Sold by his brethren he enters Potiphar's house and his ability soon makes him chief steward. Well favored, as well as brilliant, he attracts the attention of an unscrupulous woman. He will waste no more time on vice than he will in anger, self pity or revenge. Joseph is a man of values and vice has no value. True to his employer, he refuses to betray him and is falsely imprisoned. Joseph does not know how to stop, so he keeps right on; and whatever was done in that prison, Joseph was the doer of it.

Always alert, he makes friends there and is not daunted if they forget him, he will make more and he will continue to do so until he succeeds. The way out of that prison is by friends and he will continue to make friends. The friend and the opportunity never fail to come to the one who steadfastly looks for them in faith.

The power of Joseph comes from dealing with God only. He harbours no revenge for any of those who have injured him, they might mean it for evil but God meant it for good. How easy it is to forgive a fellow-being for anything done to us if we but look through the individual to the forces at work for us. All nature is in league to place us where we belong; and behind all individuals whom we contact is a Power that is not of themselves, and It is working out Its purposes through them. Holding this Power responsible for all that occurs to us, we find that it always measures up to the responsibility and we have neither praise nor blame for our associates.

We glory in the innate goodness of mankind when we find that the men who sold their brother Joseph will protect Benjamin with their lives. If this were a fairy story or a melodrama, the wicked brothers would all be punished; but this is true life in a world watched over by Divine Love. A father like Jacob, a brother like Joseph, must of necessity redeem them. The only punishment for sin that God desires is correction of the sin; and man, when touched by the God love, desires for his enemy nothing but that he SEE.

Nothing that anyone ever does to us really injures us, only our own attitude of thought can do that. All injury is actually self-inflicted. Joseph's brothers did not injure him when they sold him into slavery. Potiphar’s wife did not injure him when she falsely accused him; for the very simple reason that he did not invest that power in them. If God be all-power then there is no other power, and the power of Joseph is seen to be the reflection of the Power that he believed in.
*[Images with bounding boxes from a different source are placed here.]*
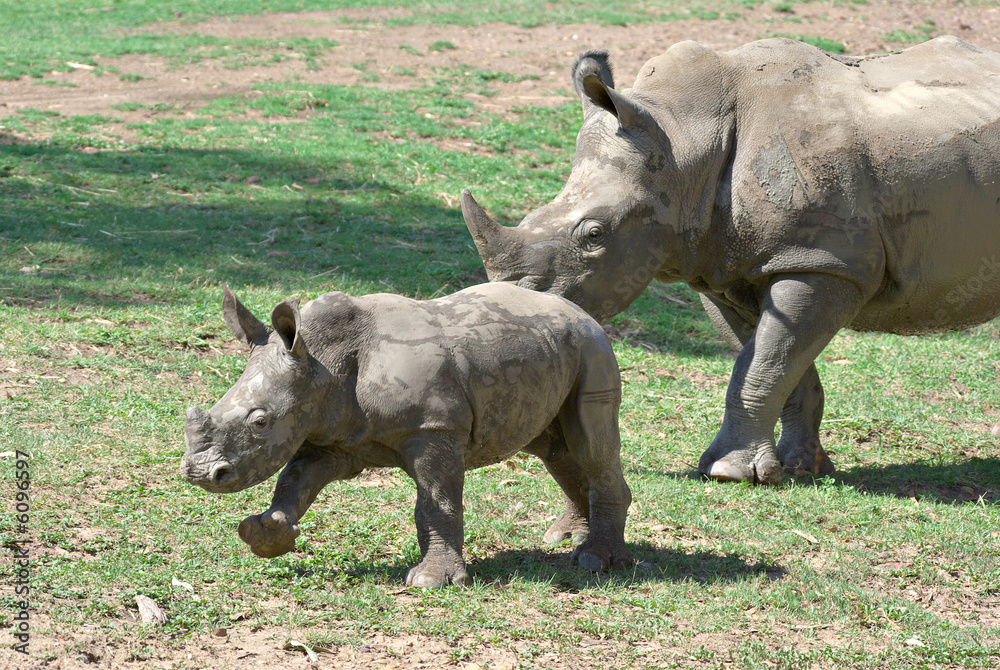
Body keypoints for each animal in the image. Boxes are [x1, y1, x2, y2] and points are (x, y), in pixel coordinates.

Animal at [181, 283, 632, 588]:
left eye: (260, 422)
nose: (202, 474)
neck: (321, 361)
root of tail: (581, 311)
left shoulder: (434, 427)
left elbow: (436, 503)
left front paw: (432, 581)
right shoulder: (332, 434)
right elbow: (294, 482)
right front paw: (266, 532)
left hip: (592, 348)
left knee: (590, 445)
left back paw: (595, 561)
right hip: (549, 351)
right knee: (556, 451)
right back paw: (568, 537)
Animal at [461, 36, 1000, 484]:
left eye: (594, 235)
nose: (517, 318)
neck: (683, 140)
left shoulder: (823, 260)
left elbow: (765, 360)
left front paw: (727, 473)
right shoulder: (724, 265)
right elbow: (776, 358)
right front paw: (798, 469)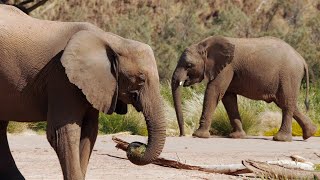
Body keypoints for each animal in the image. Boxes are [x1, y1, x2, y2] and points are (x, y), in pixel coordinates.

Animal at [1, 4, 166, 180]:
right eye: (141, 79)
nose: (135, 145)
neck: (109, 39)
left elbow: (90, 132)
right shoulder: (61, 78)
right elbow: (63, 133)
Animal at [171, 35, 316, 142]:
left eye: (189, 65)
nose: (182, 135)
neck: (204, 44)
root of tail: (302, 59)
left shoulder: (227, 68)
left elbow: (214, 91)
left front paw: (199, 135)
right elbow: (228, 98)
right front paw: (236, 136)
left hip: (289, 75)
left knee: (286, 103)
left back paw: (281, 139)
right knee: (285, 102)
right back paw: (310, 133)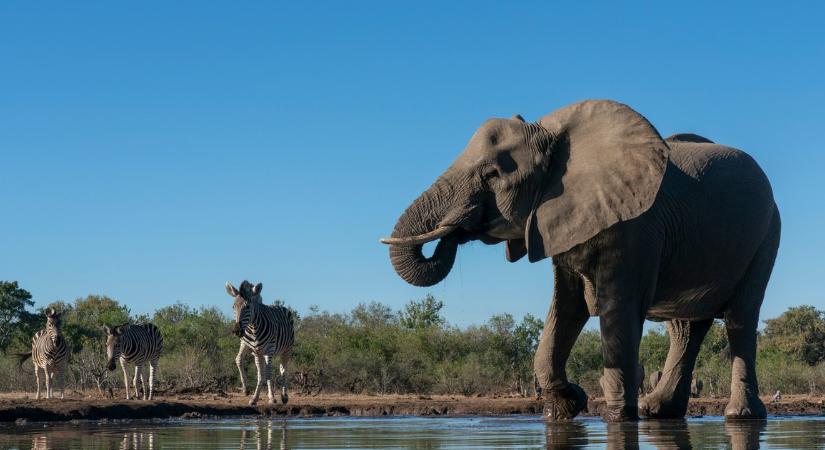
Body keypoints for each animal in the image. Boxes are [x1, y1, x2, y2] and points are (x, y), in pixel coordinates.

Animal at [380, 99, 780, 422]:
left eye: (492, 175)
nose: (454, 232)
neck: (554, 139)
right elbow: (567, 308)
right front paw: (567, 406)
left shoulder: (637, 228)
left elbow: (616, 312)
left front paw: (617, 418)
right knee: (686, 327)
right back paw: (658, 411)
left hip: (767, 236)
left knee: (740, 318)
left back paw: (740, 416)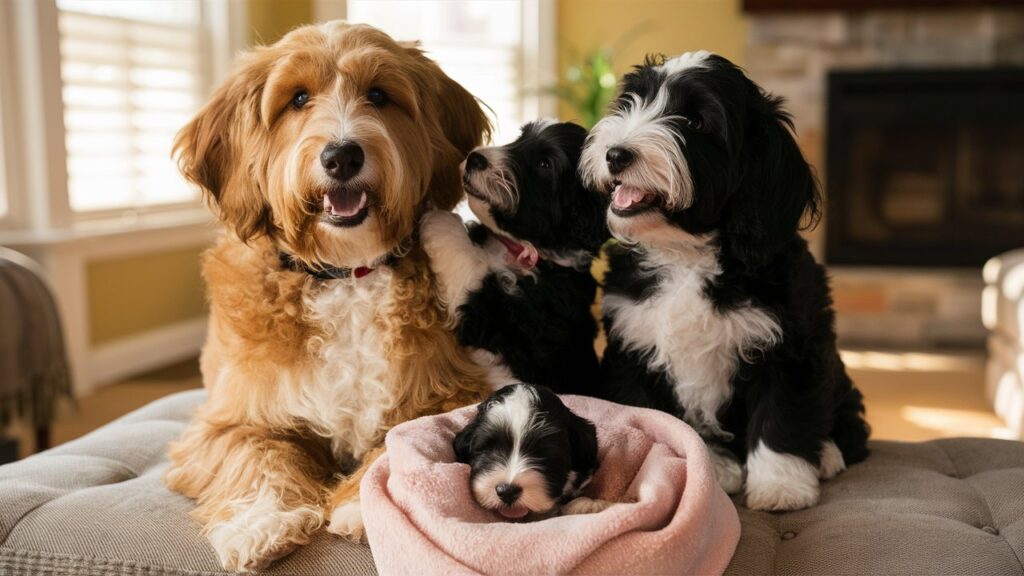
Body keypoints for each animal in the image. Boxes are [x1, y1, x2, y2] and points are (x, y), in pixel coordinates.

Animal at [163, 21, 491, 569]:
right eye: (297, 98)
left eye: (378, 95)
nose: (342, 156)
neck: (345, 275)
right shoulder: (226, 422)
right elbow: (254, 455)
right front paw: (259, 522)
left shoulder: (456, 392)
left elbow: (397, 439)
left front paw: (365, 503)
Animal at [417, 119, 606, 391]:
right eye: (520, 137)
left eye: (544, 164)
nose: (475, 158)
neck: (513, 248)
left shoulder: (504, 322)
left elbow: (471, 271)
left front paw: (438, 218)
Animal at [581, 52, 868, 510]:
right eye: (632, 102)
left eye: (695, 122)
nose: (616, 154)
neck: (685, 254)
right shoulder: (631, 345)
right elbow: (648, 413)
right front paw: (705, 465)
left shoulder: (789, 346)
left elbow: (782, 417)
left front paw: (781, 487)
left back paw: (825, 453)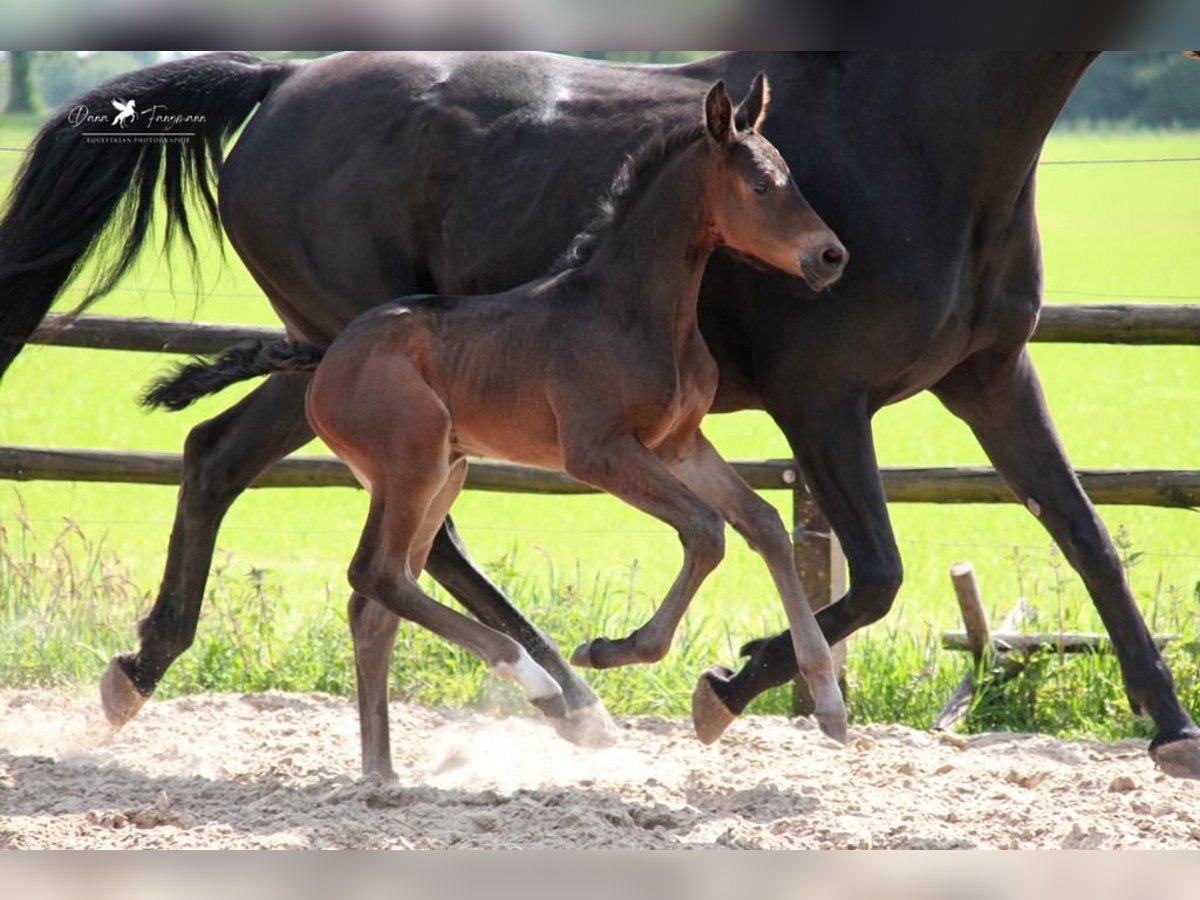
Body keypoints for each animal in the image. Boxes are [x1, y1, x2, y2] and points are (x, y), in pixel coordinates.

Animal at [145, 77, 849, 777]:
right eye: (761, 186)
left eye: (789, 175)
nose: (831, 255)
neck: (630, 309)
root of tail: (328, 353)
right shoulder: (598, 452)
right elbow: (706, 531)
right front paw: (611, 648)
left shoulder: (680, 445)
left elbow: (763, 524)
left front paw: (829, 702)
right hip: (414, 463)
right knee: (375, 574)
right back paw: (541, 686)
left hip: (443, 473)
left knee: (376, 602)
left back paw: (383, 772)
The families of each of the eleven brothers become eleven of the tribes of Israel. Joseph's name is not given to a tribe, but the two half tribes of Ephraim and Mannasseh, sons of Joseph, become the twelfth tribe. The Hyksos Pharaoh would welcome to Egypt and give to the twelve sons of Jacob the fertile valley of the Nile delta, the land of Goshen; for it was greatly to their interest to invite and give choice lands and positions to all that were of Asiatic origin, thus gaining cohorts that enabled them to keep the conquered Egyptians in subjection. Thus they strongly entrenched themselves in the land, and securely held this kingdom for five hundred years.

Again we have the two brothers. Joseph brings his two sons to Jacob that they may receive the blessing of Israel. Although Jacob is blind with age, and Joseph places the first born on the right hand of his father and the younger on the left, the hands of the old seer cross over and it is Ephraim that receives the blessing. The younger brother is a fruitful one, and it is his name which lingers. Mannasseh (one who forgets) is forgotten. Nowhere in the Bible is the elder son blessed. Symbol of mortal man, whose "days are as grass; as a flower in the field so he flourisheth, and the wind passeth over it and it is gone; and the place thereof knoweth it no more." All mortality is thus destined to go, but the younger brother, the Spirit of man, abideth forever; yea, and he shall be blessed.